(Task prompt):
Write the entries out again in full and unchanged, dropping every image.

(Working data):
== Segment start ==

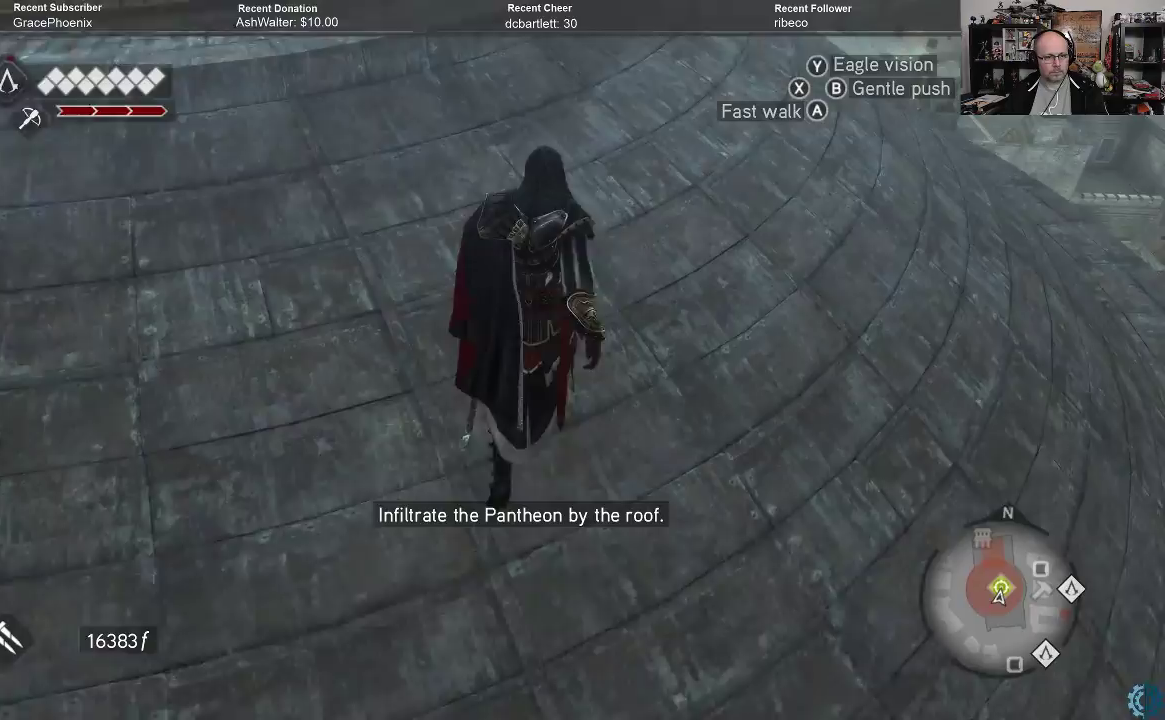
{"buttons": [], "left_stick": "up", "right_stick": "center", "events": []}
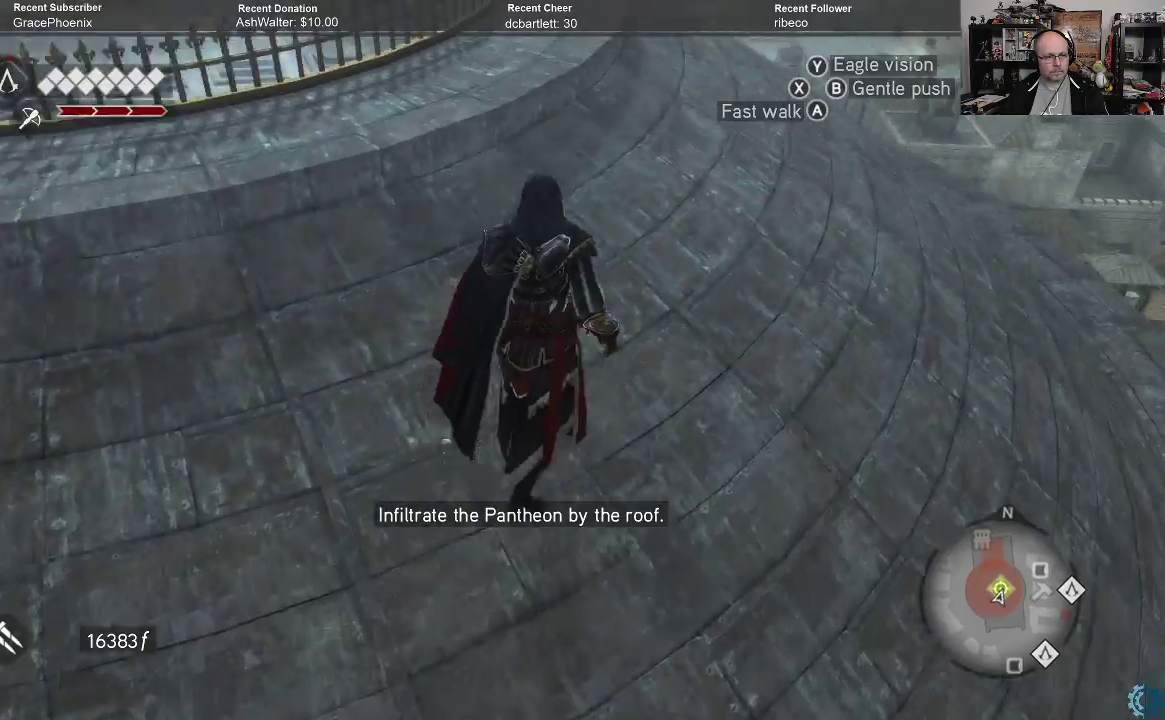
{"buttons": [], "left_stick": "up", "right_stick": "center", "events": [[200, "right_stick", "up"], [500, "right_stick", "center"]]}
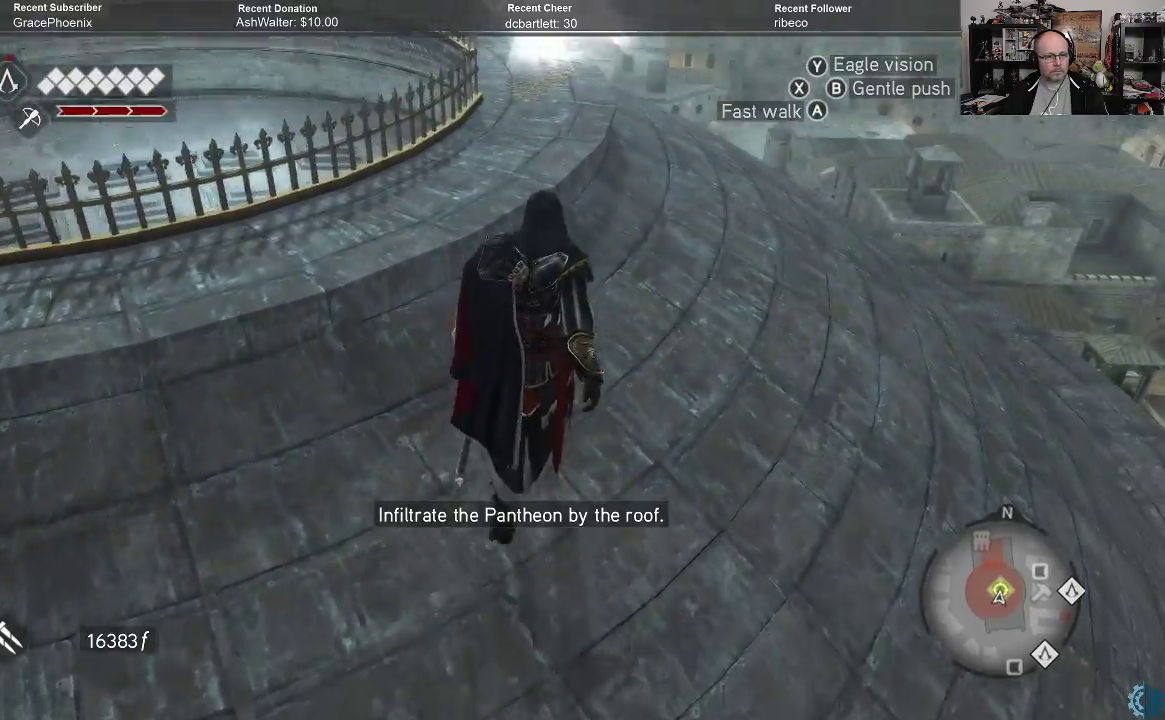
{"buttons": [], "left_stick": "up", "right_stick": "down", "events": [[300, "right_stick", "down"]]}
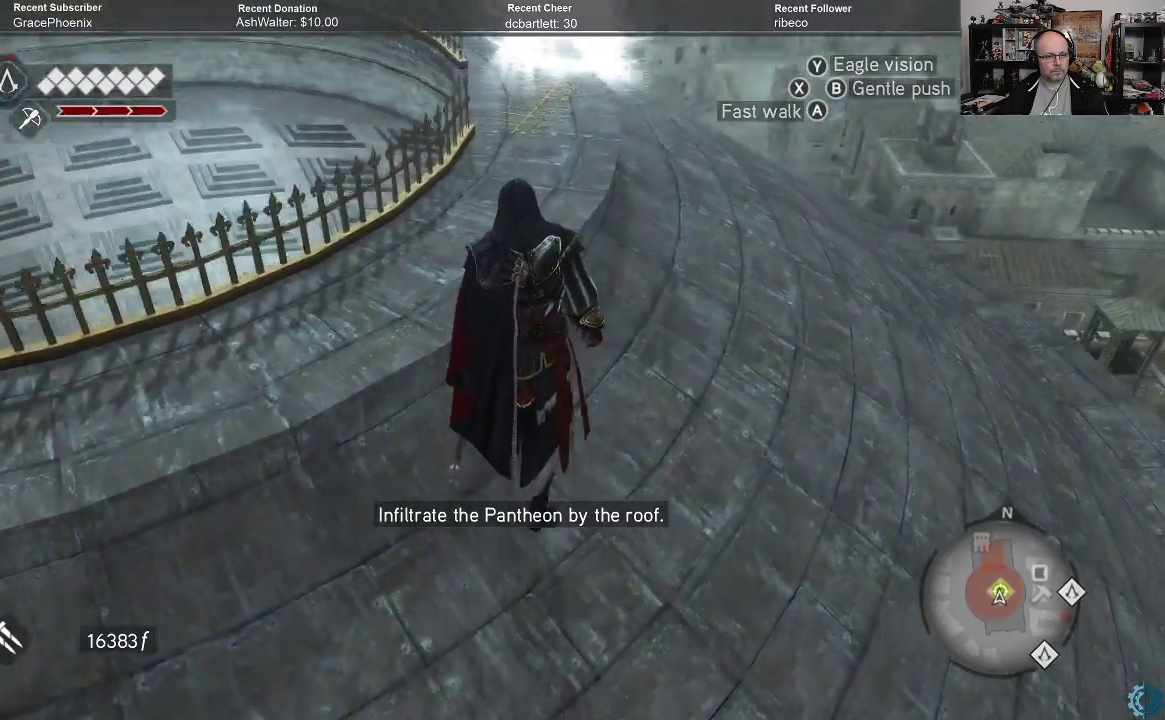
{"buttons": [], "left_stick": "up", "right_stick": "center", "events": [[33, "right_stick", "center"], [233, "right_stick", "down"], [433, "right_stick", "center"]]}
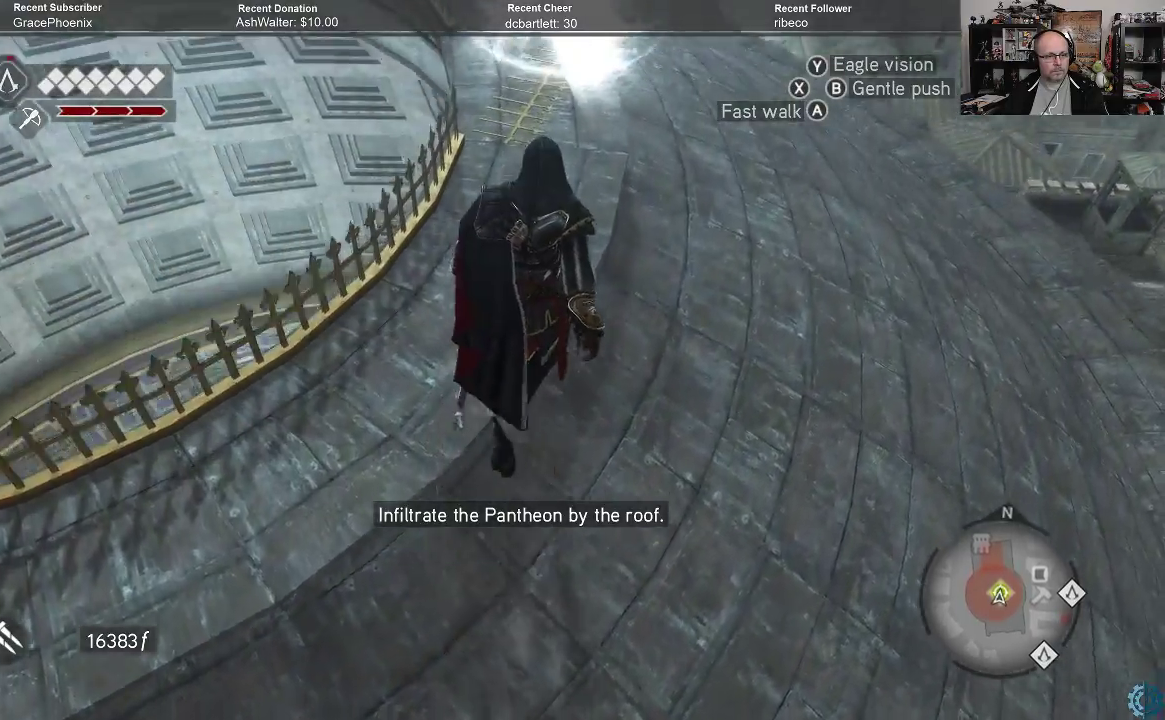
{"buttons": [], "left_stick": "up", "right_stick": "down", "events": [[267, "right_stick", "down"]]}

== Segment end ==

(Exercise response):
{"buttons": [], "left_stick": "up", "right_stick": "center", "events": []}
{"buttons": [], "left_stick": "up", "right_stick": "center", "events": [[200, "right_stick", "up"], [500, "right_stick", "center"]]}
{"buttons": [], "left_stick": "up", "right_stick": "down", "events": [[300, "right_stick", "down"]]}
{"buttons": [], "left_stick": "up", "right_stick": "center", "events": [[33, "right_stick", "center"], [233, "right_stick", "down"], [433, "right_stick", "center"]]}
{"buttons": [], "left_stick": "up", "right_stick": "down", "events": [[267, "right_stick", "down"]]}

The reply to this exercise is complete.